» Task item: Return each line in the records that contains the string "Digitales". Case matters.
BEGIN
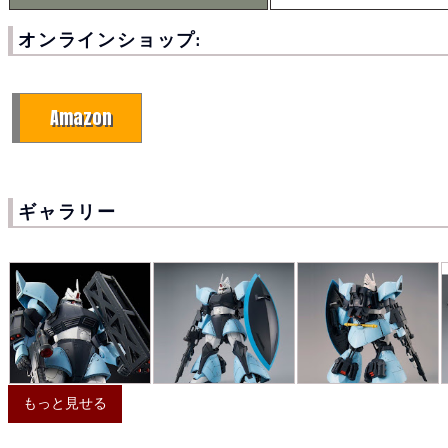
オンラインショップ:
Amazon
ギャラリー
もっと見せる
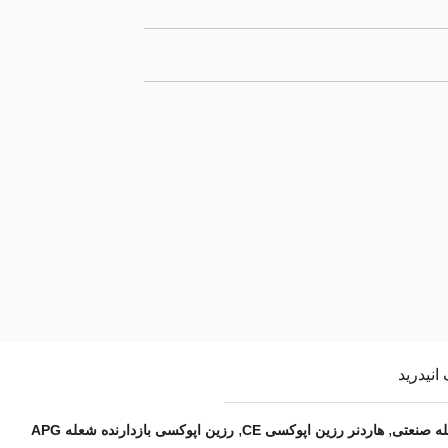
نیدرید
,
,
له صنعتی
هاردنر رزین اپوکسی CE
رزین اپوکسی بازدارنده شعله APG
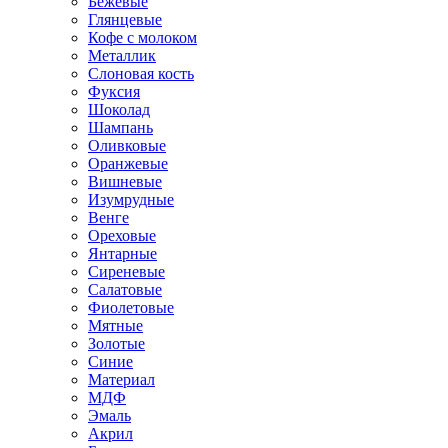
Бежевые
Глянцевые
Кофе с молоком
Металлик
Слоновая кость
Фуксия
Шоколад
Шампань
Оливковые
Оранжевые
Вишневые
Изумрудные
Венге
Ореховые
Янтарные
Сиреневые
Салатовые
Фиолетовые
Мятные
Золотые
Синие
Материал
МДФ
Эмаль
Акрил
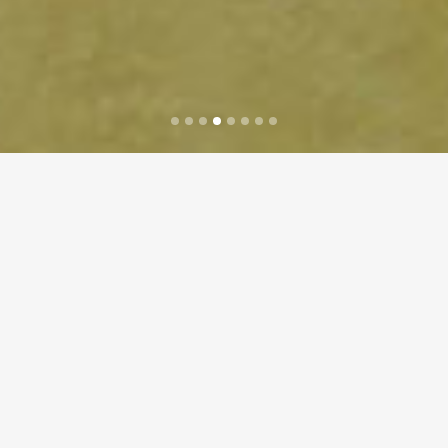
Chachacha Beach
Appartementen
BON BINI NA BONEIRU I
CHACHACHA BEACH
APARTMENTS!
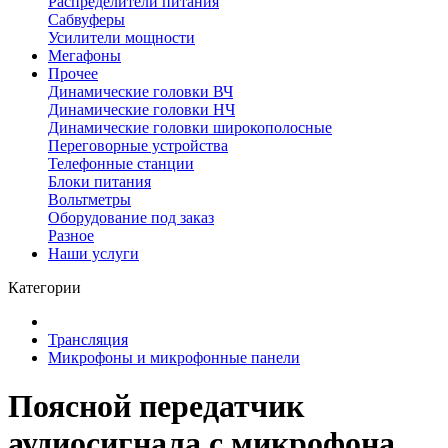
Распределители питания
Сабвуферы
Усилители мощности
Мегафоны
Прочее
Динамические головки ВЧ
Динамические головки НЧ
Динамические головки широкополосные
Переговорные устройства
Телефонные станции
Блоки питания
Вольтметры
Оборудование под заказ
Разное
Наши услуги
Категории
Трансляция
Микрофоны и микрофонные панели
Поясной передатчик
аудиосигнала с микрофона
END
BEGIN
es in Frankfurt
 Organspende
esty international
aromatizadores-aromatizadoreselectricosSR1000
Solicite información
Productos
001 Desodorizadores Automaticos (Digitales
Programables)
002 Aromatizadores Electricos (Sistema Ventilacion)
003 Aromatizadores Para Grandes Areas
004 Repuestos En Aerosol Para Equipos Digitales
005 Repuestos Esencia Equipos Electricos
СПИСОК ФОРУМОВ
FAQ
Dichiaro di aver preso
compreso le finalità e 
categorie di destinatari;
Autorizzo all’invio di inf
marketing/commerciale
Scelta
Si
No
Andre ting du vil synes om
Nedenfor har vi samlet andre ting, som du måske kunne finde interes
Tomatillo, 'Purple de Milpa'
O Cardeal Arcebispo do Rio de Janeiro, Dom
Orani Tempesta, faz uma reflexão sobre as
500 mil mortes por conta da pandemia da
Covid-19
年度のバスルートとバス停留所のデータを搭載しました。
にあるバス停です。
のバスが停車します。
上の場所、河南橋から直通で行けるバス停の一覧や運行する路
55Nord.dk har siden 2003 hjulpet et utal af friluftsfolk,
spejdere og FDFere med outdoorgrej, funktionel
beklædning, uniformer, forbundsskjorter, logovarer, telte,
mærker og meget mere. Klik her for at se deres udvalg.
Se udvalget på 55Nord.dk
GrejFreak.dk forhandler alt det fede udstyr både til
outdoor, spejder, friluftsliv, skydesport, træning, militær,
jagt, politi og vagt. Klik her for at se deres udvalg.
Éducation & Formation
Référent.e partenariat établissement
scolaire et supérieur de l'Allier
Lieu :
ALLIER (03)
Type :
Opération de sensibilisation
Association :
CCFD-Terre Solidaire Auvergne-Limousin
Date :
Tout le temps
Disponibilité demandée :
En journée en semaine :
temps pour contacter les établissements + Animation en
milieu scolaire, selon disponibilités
END
» Response to the task:
001 Desodorizadores Automaticos (Digitales
004 Repuestos En Aerosol Para Equipos Digitales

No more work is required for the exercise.